Would you reproduce exactly the lines below from the one holding "Social โปรโม" through the one holding "โพสต์เรียกลูกค้าโพสฟรี", inclusive, and no others?
====== Input ======
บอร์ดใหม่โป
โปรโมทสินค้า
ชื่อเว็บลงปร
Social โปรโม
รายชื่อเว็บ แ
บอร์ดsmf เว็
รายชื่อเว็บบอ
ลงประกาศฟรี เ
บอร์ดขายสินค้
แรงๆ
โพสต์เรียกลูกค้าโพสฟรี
======
====== Input ======
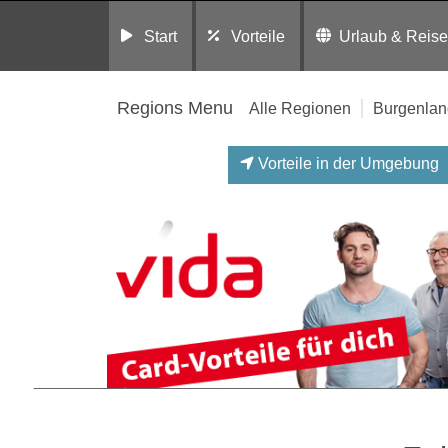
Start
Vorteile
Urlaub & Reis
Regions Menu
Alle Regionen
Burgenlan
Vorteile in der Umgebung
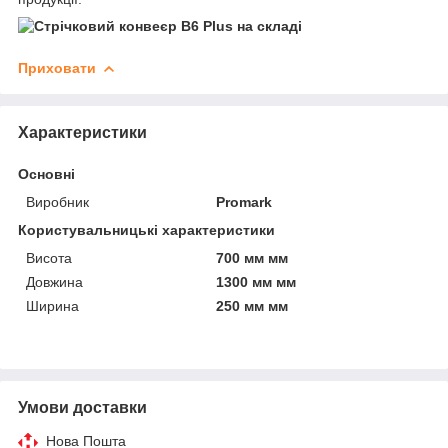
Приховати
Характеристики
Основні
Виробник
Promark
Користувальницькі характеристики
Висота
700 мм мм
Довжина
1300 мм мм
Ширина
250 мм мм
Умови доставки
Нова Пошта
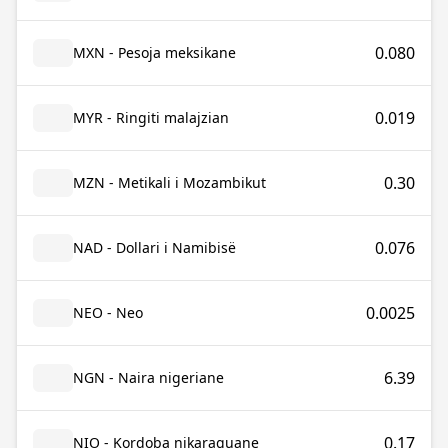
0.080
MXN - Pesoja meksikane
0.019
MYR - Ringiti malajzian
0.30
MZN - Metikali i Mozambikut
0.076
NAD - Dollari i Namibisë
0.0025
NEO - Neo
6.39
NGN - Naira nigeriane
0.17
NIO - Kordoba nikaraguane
======
====== Input ======
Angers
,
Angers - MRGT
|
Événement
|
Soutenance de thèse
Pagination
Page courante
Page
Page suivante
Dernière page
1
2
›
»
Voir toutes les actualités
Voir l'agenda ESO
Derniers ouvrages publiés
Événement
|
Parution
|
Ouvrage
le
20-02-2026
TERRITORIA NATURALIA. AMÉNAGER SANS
======
### Answer to the exercise
Social โปรโม
รายชื่อเว็บ แ
บอร์ดsmf เว็
รายชื่อเว็บบอ
ลงประกาศฟรี เ
บอร์ดขายสินค้
แรงๆ
โพสต์เรียกลูกค้าโพสฟรี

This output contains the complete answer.